Tahun 2023 menghadirkan beberapa novel perang yang benar-benar menggigit, tetapi 'The Whispering Trenches' karya Elias Vangrove mencuri perhatianku. Novel ini tidak sekadar tentang baku tembak, tapi menggali psikologi prajurit yang terjebak di parit selama Perang Dunia I. Deskripsinya tentang kebisingan yang konstan dan ketakutan yang merayap di antara para tentara membuatku merasa seperti berada di sana.
Yang membuatnya istimewa adalah cara Vangrove menyeimbangkan aksi dengan momen-momen sunyi yang penuh makna. Adegan ketika protagonis menemukan surat dari musuh yang tewas, lalu memutuskan untuk mengirimkannya ke keluarga almarhum, adalah salah satu momen paling mengharukan dalam sastra perang yang pernah kubaca. Novel ini bukan cuma cerita perang, tapi cerita tentang kemanusiaan di tengah kekacauan.
Ada satu film yang selalu bikin merinding setiap kali ditonton, yaitu 'Hacksaw Ridge' garapan Mel Gibson. Kisah nyata Desmond Doss, seorang penolak wajib militer yang jadi pahlawan medis di Perang Dunia II tanpa pernah memegang senjata, itu benar-benar menghantam perasaan. Adegan di tebing Okinawa digambarkan begitu brutal tapi juga penuh harapan—kombinasi yang jarang ditemukan di film perang biasa.
Yang menarik, film ini nggak cuma soal aksi tapi juga menggali konflik batin Doss antara keyakinan agamanya dan tugas sebagai tentara. Akting Andrew Garfield sebagai Doss sangat memukau, membuat karakter yang mungkin terdengar 'kaku' di atas kertas jadi begitu manusiawi. Film ini mengingatkan kita bahwa keberanian punya banyak wajah, dan kadang justru datang dari mereka yang menolak kekerasan.

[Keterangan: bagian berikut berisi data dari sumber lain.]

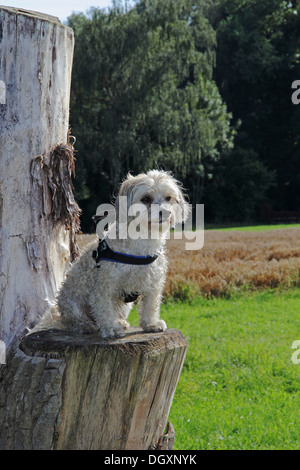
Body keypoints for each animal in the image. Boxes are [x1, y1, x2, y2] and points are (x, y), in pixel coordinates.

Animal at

Pramoedya Ananta Toer adalah nama yang langsung terlintas ketika membicarakan sastra perang Indonesia. Karyanya seperti 'Tetralogi Buru' menggali dalam-dalam luka kolonialisme dan pergolakan revolusi dengan gaya bercerita yang memukau. Aku pertama kali membaca 'Bumi Manusia' saat SMA dan langsung terhanyut dalam narasinya yang puitis namun pedas. Pram bukan sekadar menulis sejarah, tapi menghidupkannya melalui karakter-karakter kompleks seperti Minke yang perjalanannya mewakili semangat perlawanan.
Yang membuat tulisannya istimewa adalah kemampuannya menyelipkan kritik sosial tanpa terasa menggurui. Adegan-adegan pertempuran dalam 'Arus Balik' atau 'Jejak Langkah' terasa begitu visceral, seolah kita sendiri merasakan debu mesiu dan panasnya darah di medan laga. Karyanya menjadi semacam jembatan antara generasi muda dengan masa lalu kelam bangsa kita.
Ada satu film perang yang selalu bikin aku merinding setiap kali nonton ulang: 'Hacksaw Ridge'. Ceritanya tentang Desmond Doss, seorang medis di Perang Dunia II yang nggak mau pegang senjata karena alasan agama, tapi tetap nekat menyelamatkan puluhan tentara di medan perang. Yang bikin film ini istimewa adalah kombinasi antara adegan action brutal ala Mel Gibson dengan emotional weight yang dalam. Adegan pertempuran di Okinawa itu cinematic chaos yang sempurna—darah, ledakan, dan teriakan, tapi tetap ada momen-momen sunyi yang justru paling menghantam. Film ini mengingatkan kita bahwa heroisme bisa datang dari tempat paling tak terduga.
Yang bikin lebih greget lagi, ini kisah nyata! Setelah nonton, aku langsung googling tentang Doss dan ternyata kejadian aslinya bahkan lebih extreme. Film ini nggak cuma soal perang, tapi juga tentang prinsip dan keberanian moral. Pilihan perfect buat yang suka war film dengan depth karakter kuat plus technical brilliance di sinematografi.